BEGIN Passage to read
2014 Malibu 2LT, 2015 Cruze 2LT,
The issues became starkly clear to me in that I use a so called OEM/vendor ed cartridge oil filter in a VW Jetta TDI. It is MADE to go a 30,000 mile OCI. (Made to support the VW 507.00 specification, the so called LL or long life oil (up to 30,000 miles) Short story shorter, I wish ALL my cars had 1. top access 2. cartridge type oil filters.
As you can surmise, that is a a 1/3 over the OEM/vendor ed by FRAM- Honda Civic. MORE cents/dollars in a cartridge filter (CAN) be used to upgrade the filtration and/or charge less or both!
Yes indeed it does make logical sense, higher cost higher quality, but....Now the weird question : is it statistically correlated!!??? The answer is NO or at best unclear. So that I am being clear: if my car will last to say 250,000 miles with the "el crappo tsk, tsk" filter: with 4x better the cost (of the spin on/off oil filter) will my engine last 1 M miles? Do you see the disconnect here?
Following the logic to another bottom line here: almost NO folks (% wise) use bypass oil filtration!!?? Aftermarket is so called costly, but given the above logic (250,000 miles to 1,000,000 miles) CHEAP CHEAP CHEAP??!! (200-300). In addition the oems can get the cost down exponentially LOWER if the oems put it in. (pure volume comes to mind here)
Here you can in effect use a very "fine screen" filter. Indeed some Amsoil (EA models) bypass oil filters, literally microscopically scrub the oil to a cleaner conditions than when it comes factory sealed from the BOTTLE!!! Again Oxymoronically installation of this "benefit" can actually VOID or make tougher engine warranty fulfillment in the absolutely remote chance you do have engine issues.
So statistics are really on your side when you follow what the OEM's recommend. When you want to do either slightly to radically different things, a little research and sites like www.bobistheoilguy.com come in handy and are indeed considered required.
END Passage to read
BEGIN Entries supplied
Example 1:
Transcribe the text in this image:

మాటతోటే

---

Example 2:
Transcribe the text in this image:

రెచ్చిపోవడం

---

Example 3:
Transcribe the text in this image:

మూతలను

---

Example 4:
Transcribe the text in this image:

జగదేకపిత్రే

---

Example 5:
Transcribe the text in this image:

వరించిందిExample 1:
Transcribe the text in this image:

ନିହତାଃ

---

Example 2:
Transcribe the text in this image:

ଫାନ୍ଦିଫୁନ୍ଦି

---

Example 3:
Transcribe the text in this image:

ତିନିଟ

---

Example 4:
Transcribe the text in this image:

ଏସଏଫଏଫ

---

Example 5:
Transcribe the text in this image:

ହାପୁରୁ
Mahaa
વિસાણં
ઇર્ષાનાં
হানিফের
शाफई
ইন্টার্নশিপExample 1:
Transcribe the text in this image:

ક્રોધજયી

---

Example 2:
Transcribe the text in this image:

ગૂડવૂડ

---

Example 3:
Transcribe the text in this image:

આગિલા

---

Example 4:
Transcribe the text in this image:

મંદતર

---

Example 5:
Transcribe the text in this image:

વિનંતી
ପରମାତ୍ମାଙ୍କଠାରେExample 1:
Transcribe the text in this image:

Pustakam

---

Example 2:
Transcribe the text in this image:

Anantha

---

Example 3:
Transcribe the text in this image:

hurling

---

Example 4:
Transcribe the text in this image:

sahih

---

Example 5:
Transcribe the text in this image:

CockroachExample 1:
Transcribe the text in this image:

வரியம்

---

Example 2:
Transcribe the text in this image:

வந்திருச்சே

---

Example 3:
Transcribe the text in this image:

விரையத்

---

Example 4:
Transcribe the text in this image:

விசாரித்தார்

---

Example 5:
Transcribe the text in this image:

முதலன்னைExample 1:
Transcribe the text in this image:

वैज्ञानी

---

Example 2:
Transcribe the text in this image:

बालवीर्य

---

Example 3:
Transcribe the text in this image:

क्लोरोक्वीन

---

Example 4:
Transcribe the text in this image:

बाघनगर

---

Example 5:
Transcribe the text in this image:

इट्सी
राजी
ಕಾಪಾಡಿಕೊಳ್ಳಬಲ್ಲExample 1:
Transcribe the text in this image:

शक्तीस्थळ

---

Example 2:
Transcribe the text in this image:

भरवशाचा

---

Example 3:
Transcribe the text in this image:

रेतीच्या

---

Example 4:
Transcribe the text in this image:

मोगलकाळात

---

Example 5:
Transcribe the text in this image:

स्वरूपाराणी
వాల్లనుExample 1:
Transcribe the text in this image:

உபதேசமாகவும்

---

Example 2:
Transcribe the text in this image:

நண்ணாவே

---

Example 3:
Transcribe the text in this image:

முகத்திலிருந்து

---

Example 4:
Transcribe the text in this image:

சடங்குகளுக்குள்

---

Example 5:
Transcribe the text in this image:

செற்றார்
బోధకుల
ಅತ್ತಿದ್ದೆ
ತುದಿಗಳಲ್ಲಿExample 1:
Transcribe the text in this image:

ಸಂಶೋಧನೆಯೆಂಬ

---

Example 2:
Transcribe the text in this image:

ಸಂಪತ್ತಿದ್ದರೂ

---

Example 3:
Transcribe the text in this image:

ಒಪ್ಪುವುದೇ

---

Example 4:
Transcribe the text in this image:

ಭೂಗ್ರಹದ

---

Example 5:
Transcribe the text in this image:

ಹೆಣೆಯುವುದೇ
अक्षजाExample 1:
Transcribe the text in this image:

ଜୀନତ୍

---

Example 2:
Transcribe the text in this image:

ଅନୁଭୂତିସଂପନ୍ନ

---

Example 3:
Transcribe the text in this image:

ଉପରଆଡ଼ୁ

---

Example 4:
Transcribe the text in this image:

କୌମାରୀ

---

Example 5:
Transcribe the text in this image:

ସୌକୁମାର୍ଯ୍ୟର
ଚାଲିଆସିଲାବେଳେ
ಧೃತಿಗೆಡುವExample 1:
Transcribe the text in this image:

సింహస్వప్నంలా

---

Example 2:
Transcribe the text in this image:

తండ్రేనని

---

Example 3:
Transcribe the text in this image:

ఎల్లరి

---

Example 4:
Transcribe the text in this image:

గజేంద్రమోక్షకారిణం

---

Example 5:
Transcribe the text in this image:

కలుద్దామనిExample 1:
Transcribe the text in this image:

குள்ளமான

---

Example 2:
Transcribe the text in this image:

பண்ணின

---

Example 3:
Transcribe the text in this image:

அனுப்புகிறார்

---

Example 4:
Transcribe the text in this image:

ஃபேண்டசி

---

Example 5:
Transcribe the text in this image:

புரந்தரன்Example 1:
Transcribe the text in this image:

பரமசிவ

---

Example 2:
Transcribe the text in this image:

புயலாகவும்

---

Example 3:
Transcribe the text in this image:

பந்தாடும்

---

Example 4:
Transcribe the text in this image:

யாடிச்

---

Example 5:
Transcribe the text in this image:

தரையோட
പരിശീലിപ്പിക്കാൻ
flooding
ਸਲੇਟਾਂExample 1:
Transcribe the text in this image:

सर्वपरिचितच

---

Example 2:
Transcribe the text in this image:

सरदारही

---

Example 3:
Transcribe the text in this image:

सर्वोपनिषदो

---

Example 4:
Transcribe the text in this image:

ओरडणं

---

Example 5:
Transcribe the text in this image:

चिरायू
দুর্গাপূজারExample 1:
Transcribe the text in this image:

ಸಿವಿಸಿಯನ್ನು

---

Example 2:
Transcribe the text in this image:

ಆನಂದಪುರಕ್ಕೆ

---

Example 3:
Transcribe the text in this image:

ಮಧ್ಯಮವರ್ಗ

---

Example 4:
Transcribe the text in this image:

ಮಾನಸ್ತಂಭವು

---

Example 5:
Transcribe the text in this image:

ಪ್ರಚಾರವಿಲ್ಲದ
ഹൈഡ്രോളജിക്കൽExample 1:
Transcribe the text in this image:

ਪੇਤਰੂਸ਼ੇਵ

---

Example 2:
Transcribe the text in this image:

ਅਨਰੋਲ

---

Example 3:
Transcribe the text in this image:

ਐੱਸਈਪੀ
END Entries supplied
_Your tasks_
A – In the post on oil filters, translate this sentence into Spanish: "So statistics are really on your side when you follow what the OEM's recommend."
B – Turn the paragraph of the oil filter post that begins "Here you can in effect use" into a short bulleted list that keeps its main facts.
C – Write a few more sentences of the post on oil filters, picking up after its last sentence in the same informal voice.

_Results of the exercise_
A – Así que las estadísticas realmente están de tu lado cuando sigues lo que recomiendan los OEM.

B –
- A bypass setup lets you use a very "fine screen" filter.
- Some Amsoil (EA models) bypass oil filters clean the oil to a cleaner state than it has when it comes factory sealed from the bottle.
- Installing one can void the engine warranty, or make it harder to claim, if you ever do have engine issues.

C –
Again you will probably want to comply with oem recommendations during the relatively short warranty periods. After that, you self warranty anyway.
thanks
As you can probably see and surmise, there are a lot more things going on than just changing your oil and filter at 3,000 miles.
Isn't this the old "more is always better" argument?
Please explain the old "more is always better" argument?
Contaminants levels in the used oil are lower than most other reported results (by other vehicle owners) with a third of the miles driven.
After OCI's of 12 to 15K miles my results are consistently better than other reports with 5K miles or less.
This does not mean that the oil is fit for longer intervals simply because the TBN is low enough to warrant a change.
What I am trying to say is that based on that personal experience I venture to guess that the engines in my cars will last a lot longer than average.
Will I reap the benefit of a longer engine life in my cars? Probably not because I sell them usually around the 300K mile mark.
A trucking company or a taxi cab company may be able to tell whether a difference in engine wear is measurable for higher mileages. They would know if there is a payback or not for the investment.